Our security department rejected the use of provided CA ssl configuration shipped with RA servers. We have to replace with our own. Think this will be the case for most clients
Documentation in installation guide is quite clear, although sometimes uncomplete.
Successfully managed to do it for clients connecting to NAC UI (tomcat NAC server.xml modifications) and Automation Studio jnlp (signing custom truststore jar with public certificate)
However, impossible to be successful for NAC to NES secure communication.

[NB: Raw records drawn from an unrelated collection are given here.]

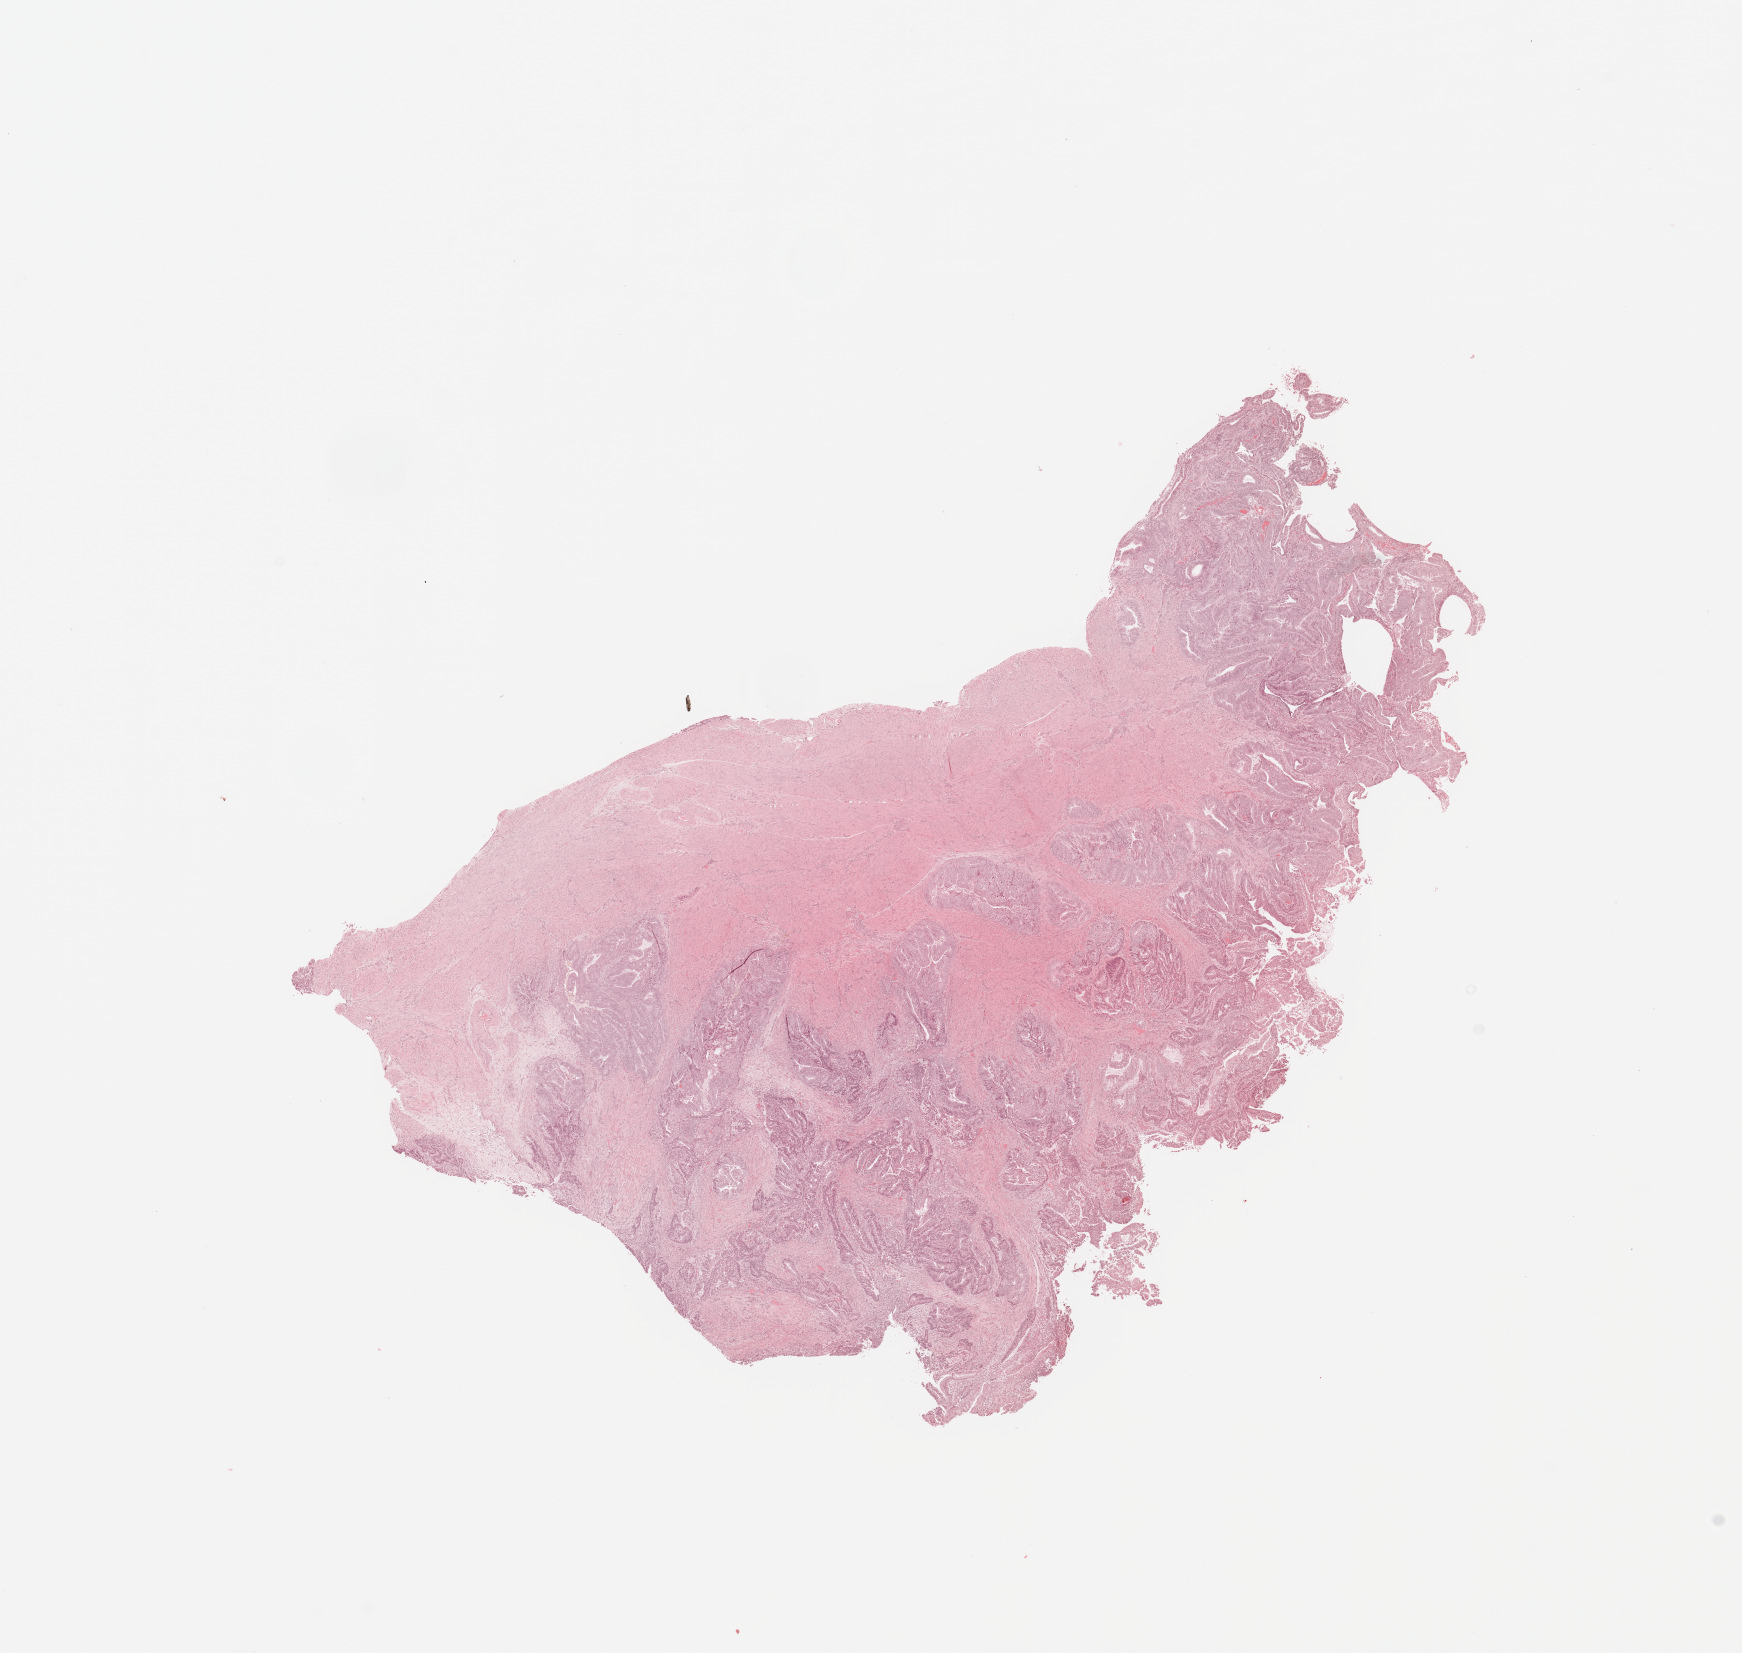
Hematoxylin and eosin (H&E) stained whole-slide image, shown as a low-resolution overview of the whole scanned area (about 13.8 x 13.1 mm). Tumour tissue sample, sampled site: uterus. Patient: female, age 56 years. Histologic grade: G2 (moderately differentiated). Pathologist review of this section (percent, as recorded): tumour nuclei 80%, necrosis 1%.
AJCC pathologic stage: I. Histologic diagnosis: Endometrioid adenocarcinoma, NOS. Primary tumour site (as recorded): anterior endometrium.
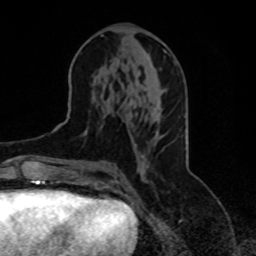
Breast MRI, one axial slice. Position 39 of 70 along the scan axis. Cropped to one breast. Dynamic contrast-enhanced series, time point 2 of 8 at this slice position (early post-contrast). 1.5 T. TE 4.2 ms, TR 7 ms. 2.3 mm slice thickness. 256 × 256 image matrix. Female patient.
Outlined on this slice (semi-automatically segmented with operator editing):
- enhancing-tissue mask used for the functional tumour volume (all voxels passing the contrast-enhancement thresholds inside the analysis volume; usually the tumour): bounding box [x1, y1, x2, y2] px = [75, 131, 146, 180]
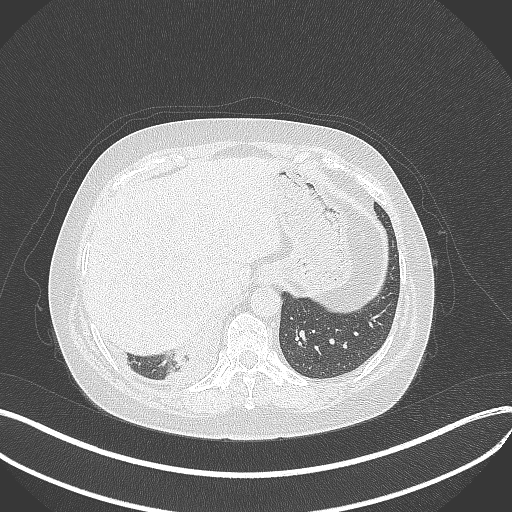
Chest CT, one axial slice. Position 71 of 381 along the scan axis. 120 kVp. Lung window (W 1500 / L -600 HU). 1 mm slice thickness. 512 × 512 image matrix. Female patient, age 56 years. Case-level facts recorded for this patient, not image findings: clinical TNM (as recorded): T2b N1 M0; histopathological grade: G3.
Structures marked on this image (bounding box drawn by a radiologist):
- lung tumour (recorded histology: small cell carcinoma): bounding box <169,343,194,371> (left, top, right, bottom; pixels)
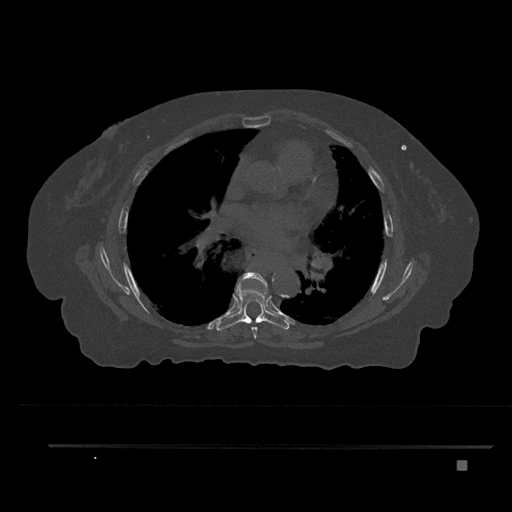
CT including the spine, one axial slice; position 499 of 797 along the scan axis; 120 kVp; bone window (W 1800 / L 400 HU); 0.5 mm slice thickness; 512 × 512 image matrix, field of view 437 × 437 mm. Patient: female, 76 years. Case-level facts recorded for this patient, not image findings: primary cancer: lung.
Outlined on this slice (semi-automatically segmented with operator editing):
- T6 vertebra: bounding box <238,272,268,339> (left, top, right, bottom; pixels)
- T7 vertebra: <216,282,290,331>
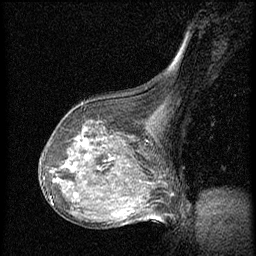
Breast MRI (dynamic contrast-enhanced), one sagittal slice; position 39 of 56 along the scan axis; dynamic contrast-enhanced series, image 2 of 3 at this slice position (ordered by acquisition); 1.5 T; TE 4.2 ms, TR 20.4 ms; 2 mm slice thickness; 256 × 256 image matrix. Female patient, age 64 years. Case-level facts recorded for this patient, not image findings: setting: breast cancer imaged before/during neoadjuvant chemotherapy; receptor status: HR-positive, HER2-negative.
Outlined on this slice (semi-automatically segmented with operator editing):
- analysis volume of interest (the breast-tissue region the enhancement analysis was run in; not a lesion): box from (x=48, y=101) to (x=142, y=186) px
- tumour enhancement mask (voxels above the 70 % enhancement threshold inside the analysis volume of interest): (x=78, y=138)–(x=87, y=145)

Did everything correct, using your installation guide and tomcat SSL how tos.
For NAC have
* A keystore correctly configured with NAC Certificate/Private key combo
* A truststore with NES public certificate
For NES got the opposite :
* A keystore correcly configured with NES Certificate/Private key combo
* A truststore with NAC public certificate
Both HTTPS and ActiveMQ communications are correctly configures in tomcat configuration files.
However, still have PKIX errors and don't have many more informations inside either NAC or NES logs.
Any of log files, either NAC or NES, does provide additional useful information about WHY this is failing, even in *_all.log files which contains all the debug statements for the servers.
More informations and more details shall be available about this security need.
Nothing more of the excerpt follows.